Heh! But also not so much heh, because here are some good cases made in that very article and several others within the same conversation, to the effect that 'Mary Sue' has become a lazy and insidious way of dinging on female characters disliked by the reviewer - most especially, female characters written by women - in ways which are both unfair to said authors, and in danger of limiting the public supply of awesome female characters. All sorts of subtleties of the true and false Mary Sue Effects are explored in these discussions, and I highly recommend all of them. In chronological order:
You Can Stuff Your Mary Sue Where the Sun Don't Shine, by Zoë Marriot (Aug 1st 2011)
Ladies, Don't Let Anyone Tell You You're Not Awesome, by sarahtales (Aug 4th)
Ladies Ladies Ladies, by blackholly (Aug 7th)
I Know a Little Girl and Her Name Is Mary Mac: the Misuse of Mary Sue, by seanan_mcguire (Oct 11th)
What Would Mary Sue Do?, by Zoë Marriot (25th October)
Here is my head hitting the desk, repeatedly.
My only real addition to the debate concerns the case where the name's deserved. I think one good test for whether a character is a genuine Mary Sue/Marty Stu or not, is whether they have the defects proper to their virtues - or, indeed, the virtues of their defects. If what is wrong with them has nothing to do with what is right with them, except to serve as a foil for the sparkly shininess of it, this is a warning sign. And if their most salient flaw is wangst, and yet they are in no other way anything of a wanker, that is an enormous neon warning sign flashing DANGER WILL ROBINSON DANGER !

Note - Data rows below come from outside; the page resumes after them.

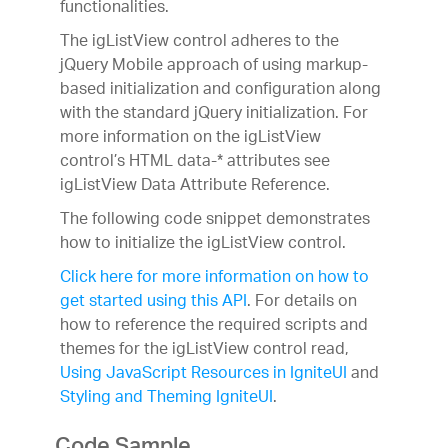
functionalities.
The igListView control adheres to the
jQuery Mobile approach of using markup-
based initialization and configuration along
with the standard jQuery initialization. For
more information on the igListView
control’s HTML data-* attributes see
igListView Data Attribute Reference.
The following code snippet demonstrates
how to initialize the igListView control.
Click here for more information on how to
get started using this API
. For details on
how to reference the required scripts and
themes for the igListView control read,
Using JavaScript Resources in IgniteUI
and
Styling and Theming IgniteUI
.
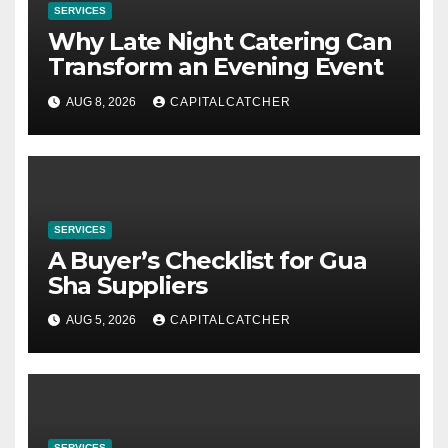
SERVICES
Why Late Night Catering Can
Transform an Evening Event
AUG 8, 2026
CAPITALCATCHER
SERVICES
A Buyer’s Checklist for Gua
Sha Suppliers
AUG 5, 2026
CAPITALCATCHER
SERVICES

At the age of thirteen, I independently invented the concept of fanfic and the character - but not, alas, the concept! - of Marty Stu, as a side-effect of the dire worldwide shortage of new Pern books. To encounter him at the age of thirty as a known public nuisance was both a revelation and a sort of relief, not to mention a salutary reminder. But if his sister is now being seen more often in pieces of vaguely girl-cootied speculative fiction than the Virgin Mary has manifested in pieces of vaguely toasted bread, then it may be that the pair of them are coming to the end of their useful work as Awful Warnings.
Either that, or Marty is going to have to start pulling more of his own weight. Which one, eh?